P515 Comparability of upadacitinib pharmacokinetics in Japanese and non-Japanese subjects with ulcerative colitis with the extended-release formulation

S. Stodtmann1, A. Friedel1, W. Zhou2, M.E. MOHAMED3

1AbbVie, Clinical Pharmacology and Pharmacometrics, Ludwigshafen, Germany, 2Immunology Development, AbbVie, North Chicago, USA, 3Clinical Pharmacology and Pharmacometrics, AbbVie, North Chicago, USA

Background

Upadacitinib (UPA), an oral selective JAK1 inhibitor, is being developed for treatment of patients with moderately-to-severely active ulcerative colitis (UC) in addition to several other inflammatory diseases. UPA has shown favourable efficacy and acceptable safety in UC in an 8-week double-blind placebo-controlled dose-ranging Phase 2b induction study in subjects with moderately-to-severely active UC (U-ACHIEVE trial).

Methods

Sparse blood samples were collected from subjects with UC who were enrolled in the U-ACHIEVE trial, which included Japanese and non-Japanese subjects. UPA plasma concentration vs. time after dose were summarised from the U-ACHIEVE trial. Additionally, data from U-ACHIEVE were pooled with data from UPA Phase 1 and other Phase 2 studies across different inflammatory diseases to characterise UPA population pharmacokinetics. The population pharmacokinetic model was used to estimate UPA plasma exposures from extended-release formulation (dose range 7.5 – 45mg QD) in 168 non-Japanese and 28 Japanese subjects with UC in U-ACHIEVE.

Results

UPA plasma exposures were approximately dose proportional over the evaluated dose range in Japanese subjects with UC. Observed dose-normalised plasma concentrations vs. time since the last dose (Figure 1) and dose-normalised model-estimated UPA exposures were comparable (within 25%) between Japanese and non-Japanese subjects with UC (Table 1).

Figure 1. Observed upadacitinib dose-normalised plasma concentrations vs. time since the last dose in subjects with moderate to severe UC.

Table 1. Upadacitinib dose-normalised model-estimated plasma exposures in Japanese and non-japanese subjects with uc who received the extended-release formulation.

PopulationCmax,dn [median (fifth, 95th Percentiles)]ng/ml/mgCtrough,dn [median (fifth, 95th Percentiles)]ng/ml/mgAUCSS,dn [median (fifth, 95th Percentiles)]ng.hr/ml/mg
Japanese (N = 28)2.98 (2.39 - 4.76)0.197(0.05 - 0.47)23.0(14.9 - 38.6)
Non-Japanese (N = 168)2.75(2.00 - 4.58)0.159(0.05 - 0.73)20.9(14.1 - 44.5)

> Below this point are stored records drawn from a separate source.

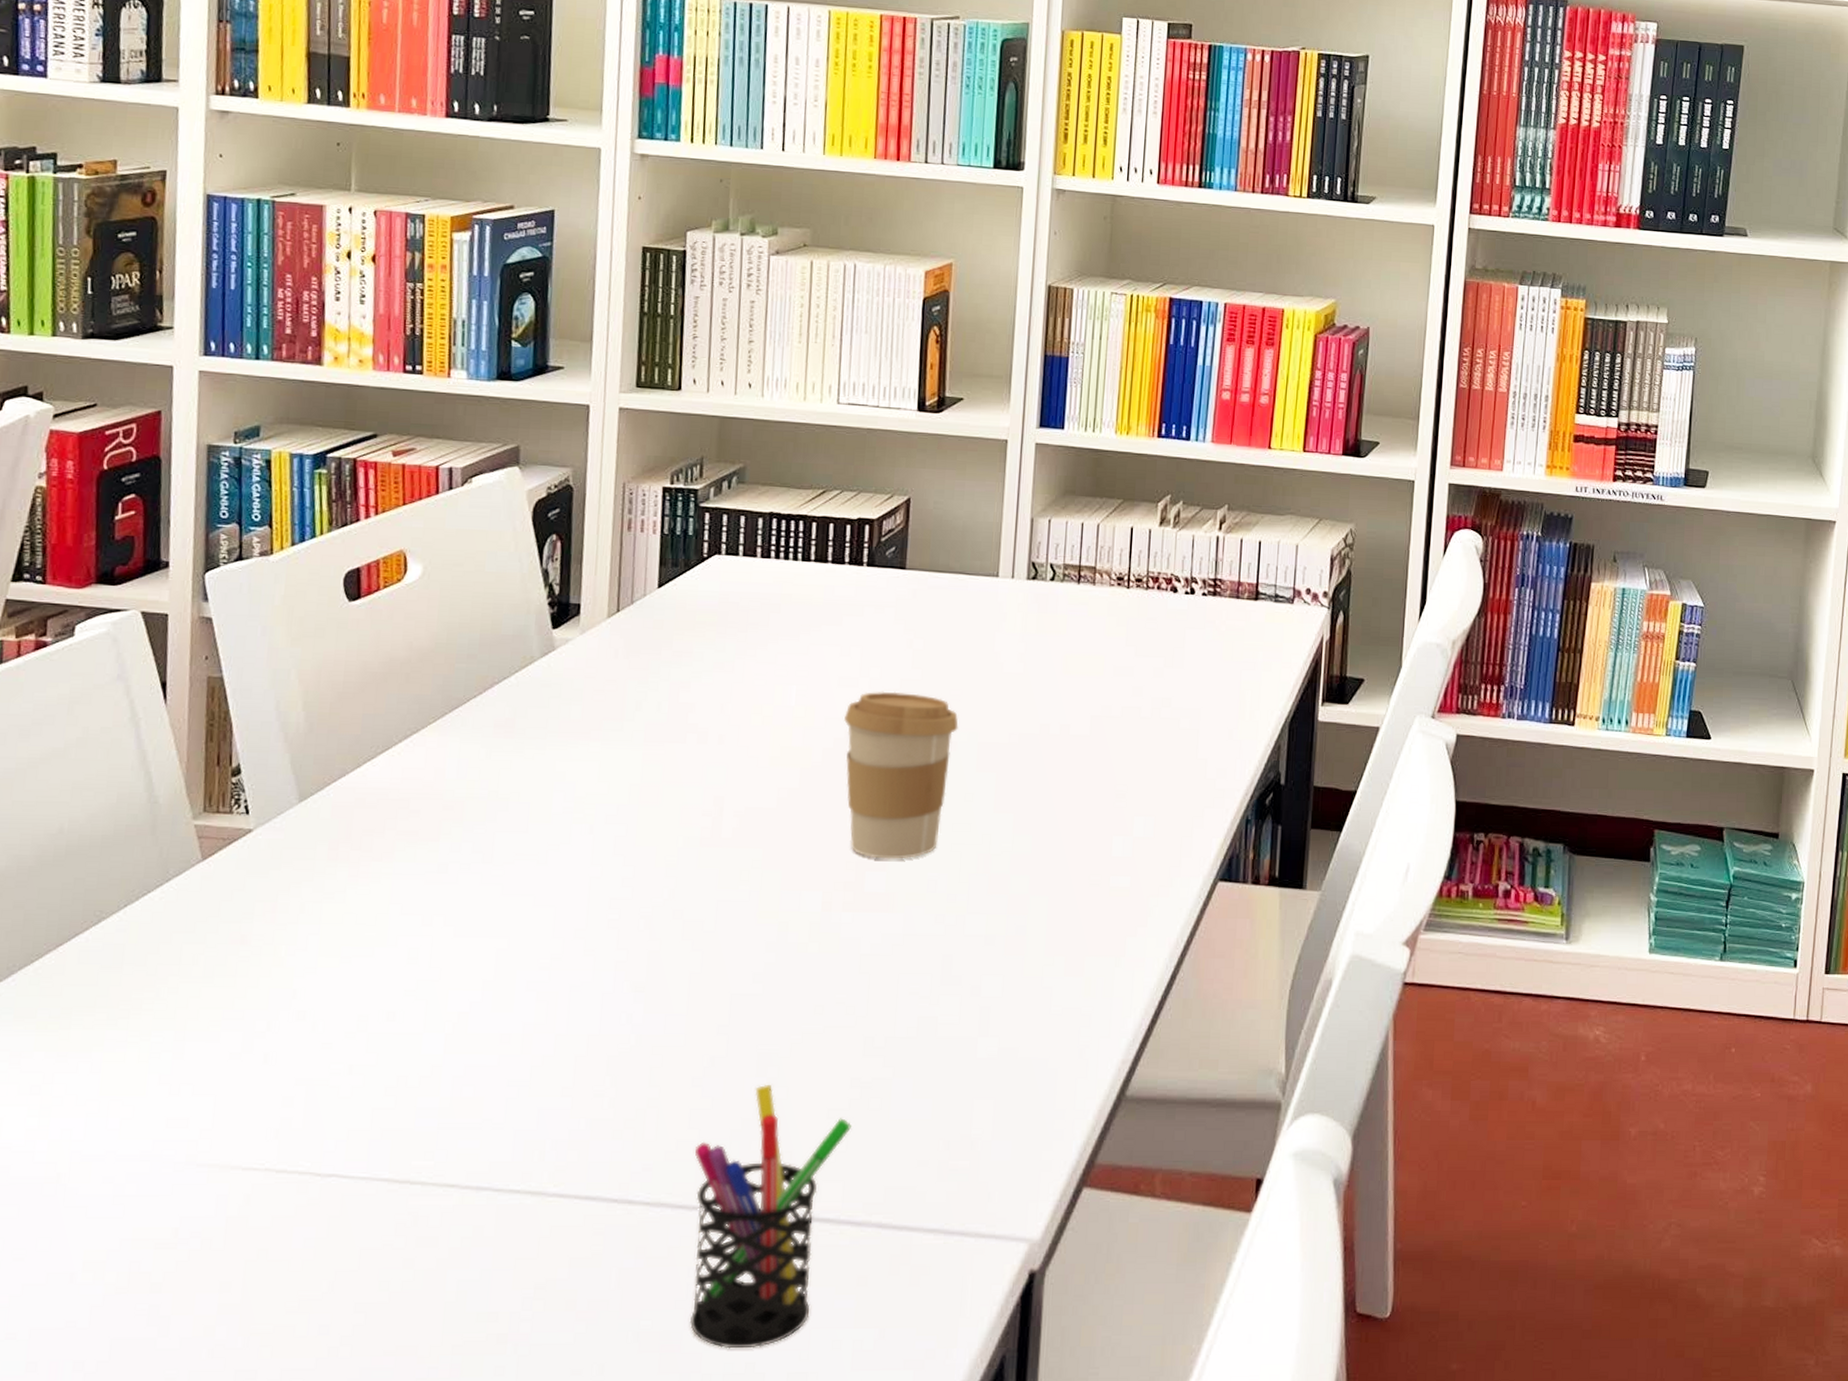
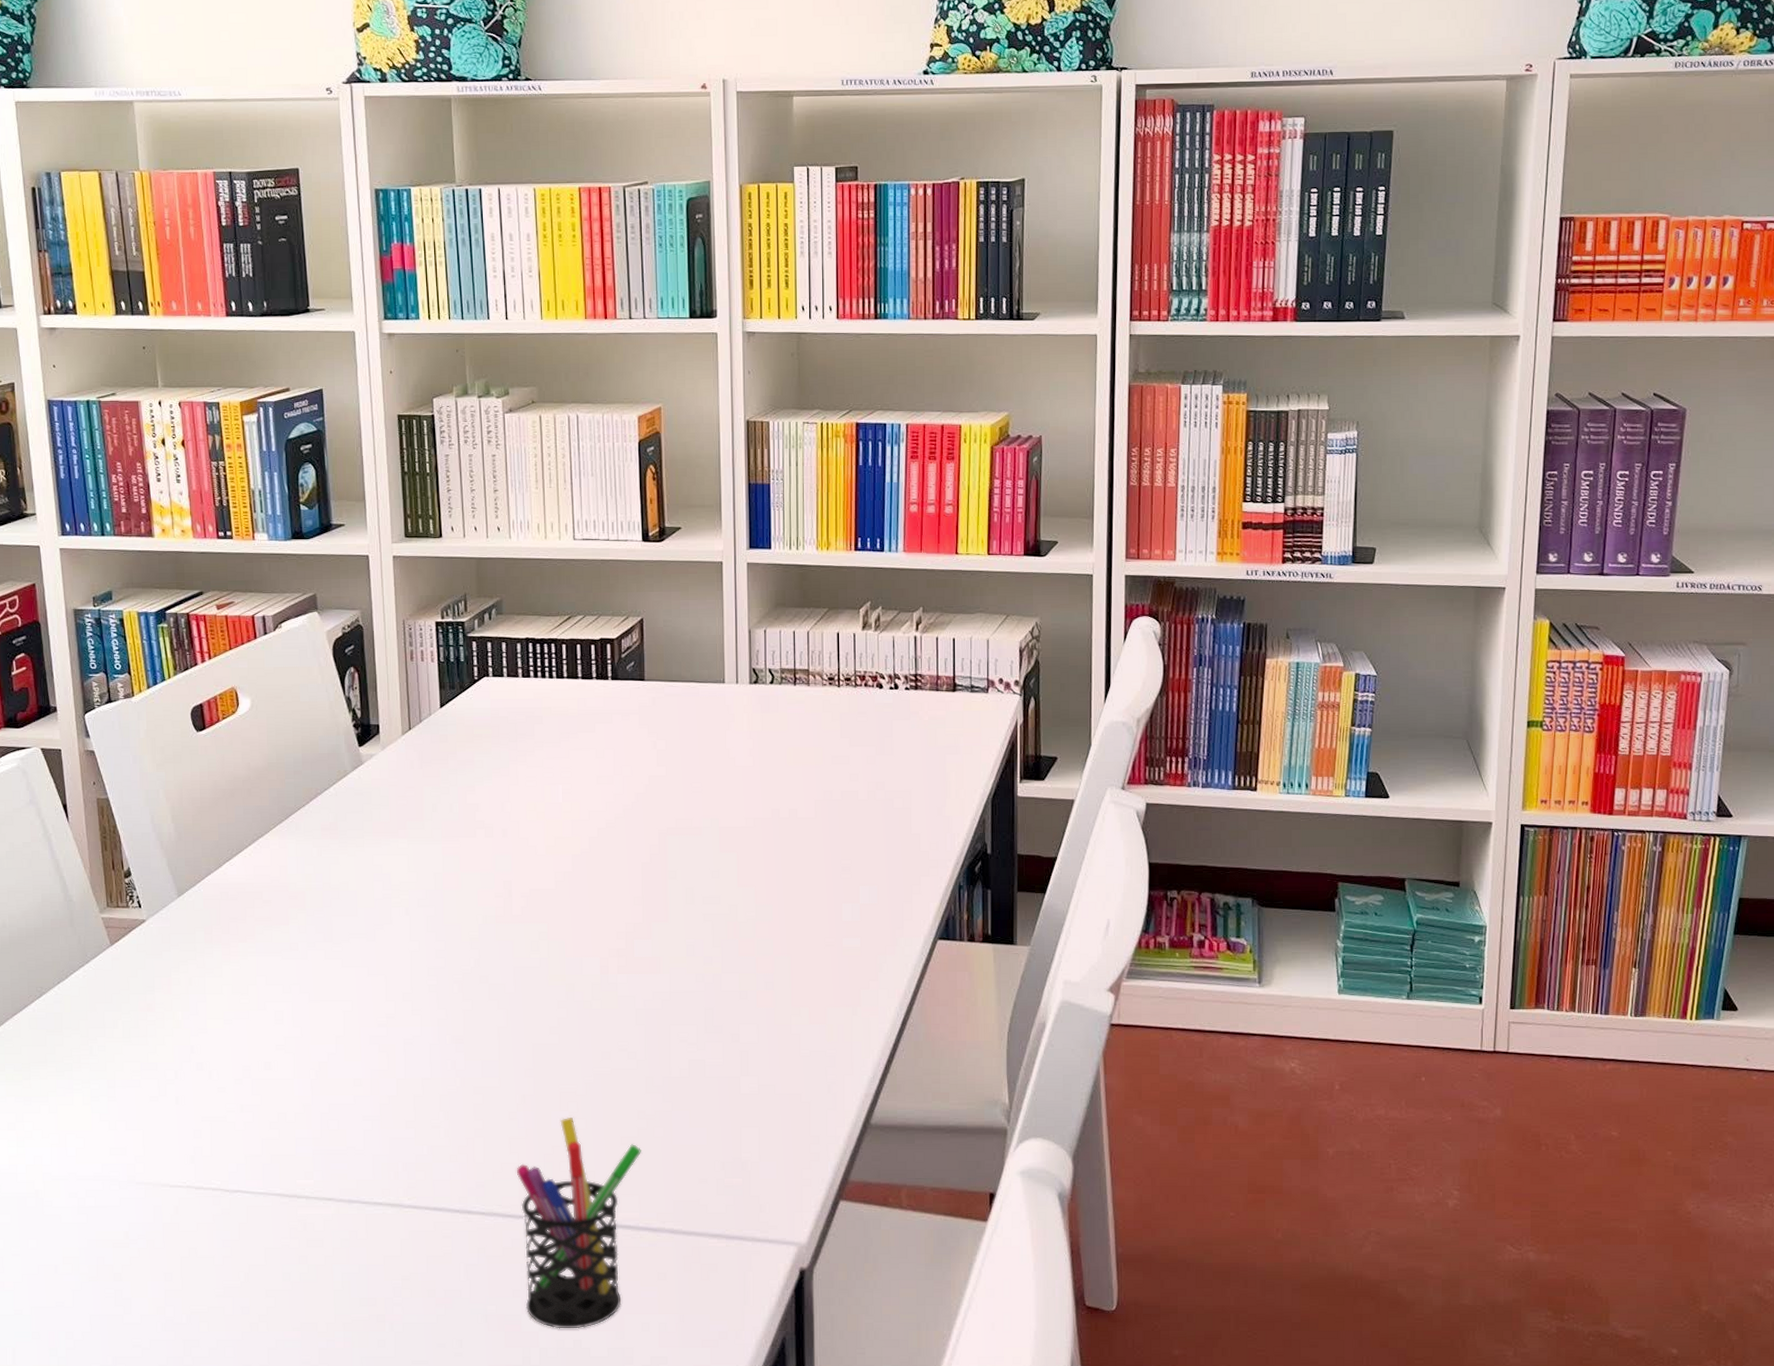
coffee cup: present [844,691,959,859] -> none [604,786,701,929]

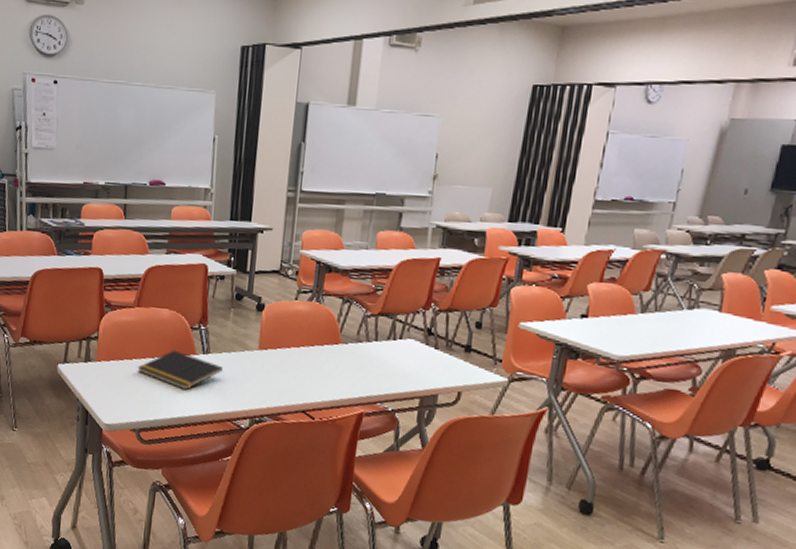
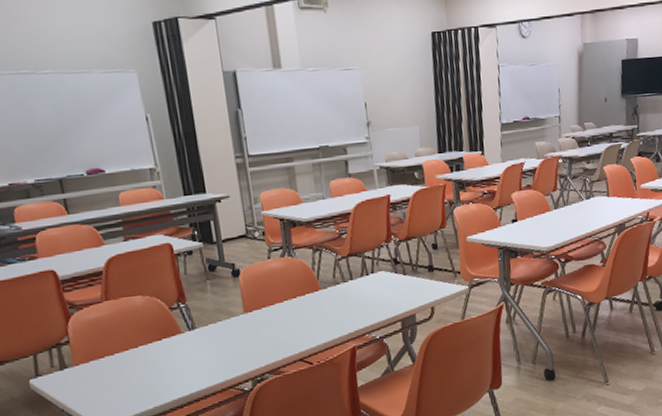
notepad: present [137,349,223,391] -> none [121,333,213,371]

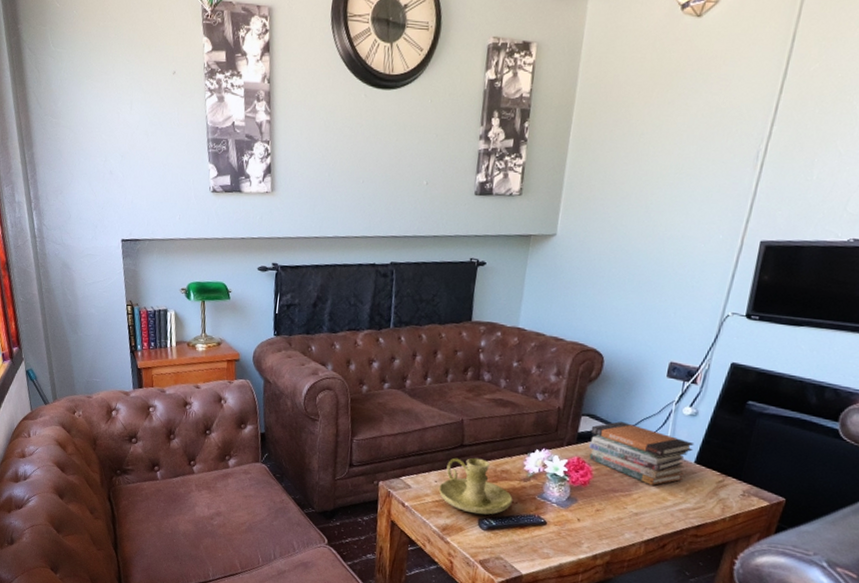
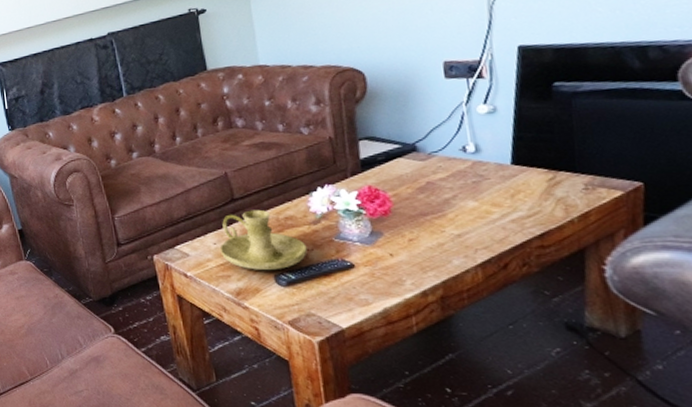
book stack: present [588,422,695,485] -> none [373,137,505,200]

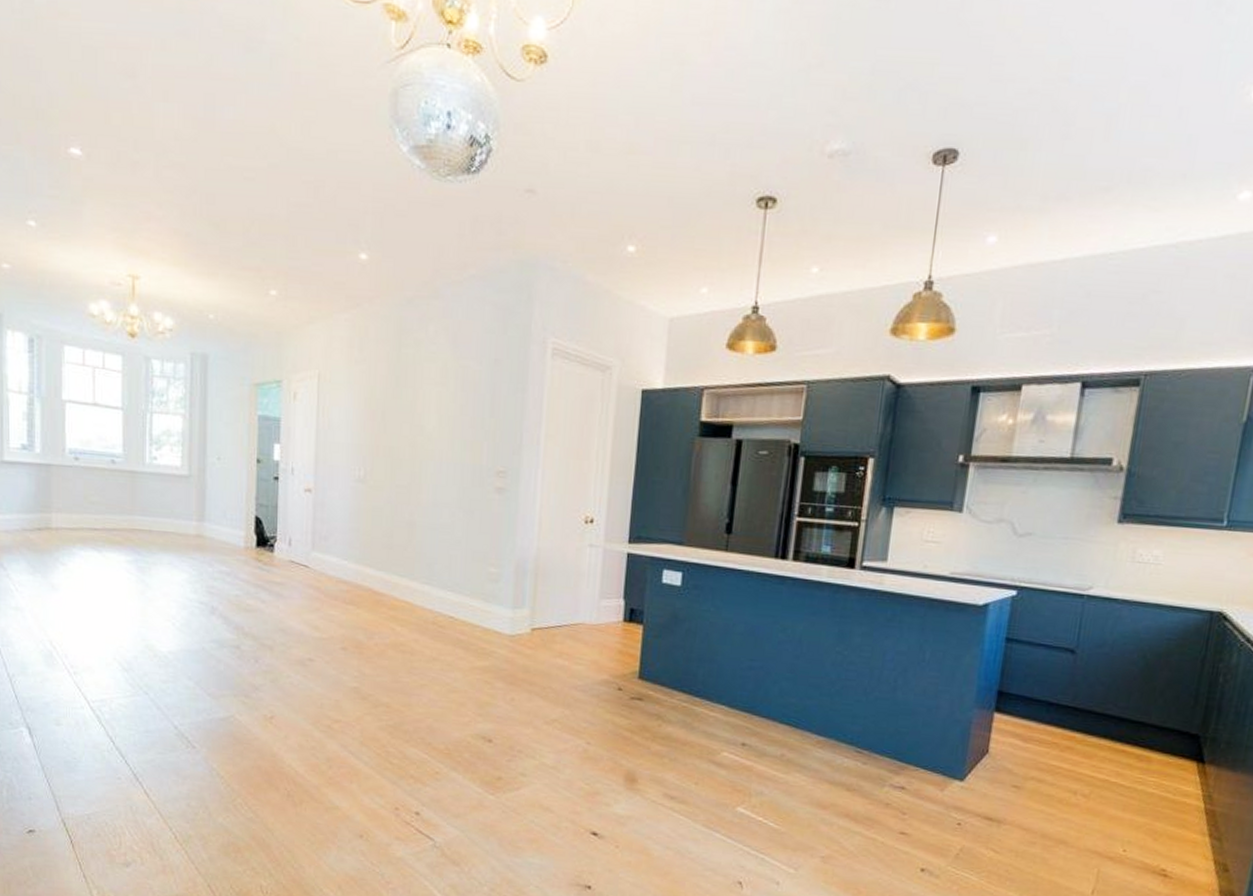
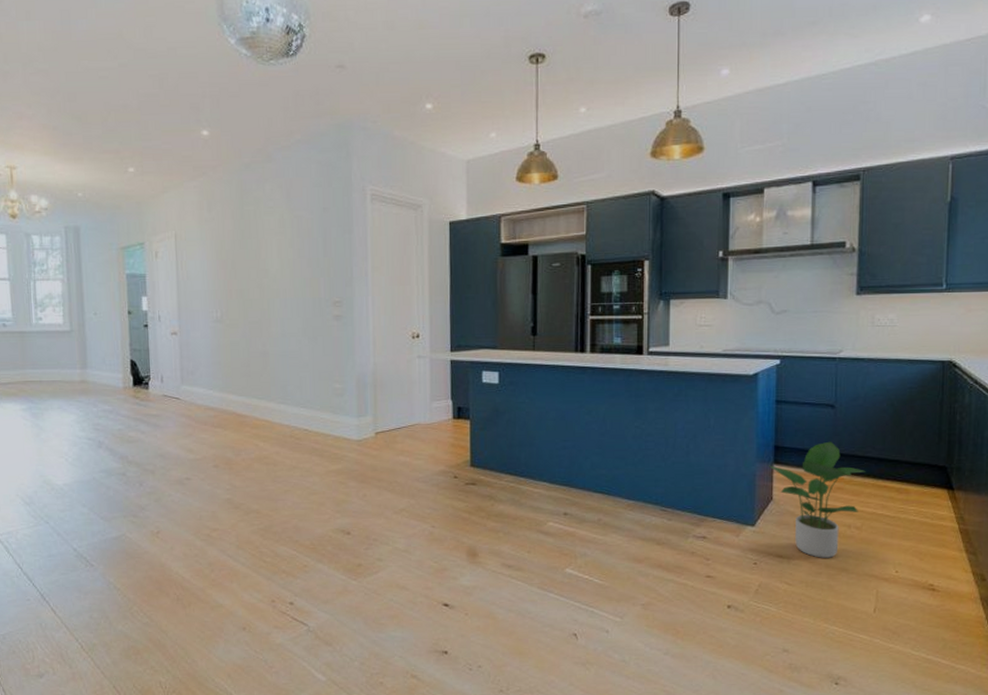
potted plant: none [989,692,1102,827] -> present [769,441,866,558]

Cmax,dn: dose-normalised maximum plasma concentration; AUCSS,dn: dose normalised steady-state AUC; Ctrough,dn: dose-normalised trough plasma concentration.

Conclusion

UPA plasma exposures are similar between Japanese and non-Japanese subjects with UC. This is in agreement with prior assessments in healthy subjects and in subjects with RA which demonstrated comparable UPA exposures between Asian and Western subjects.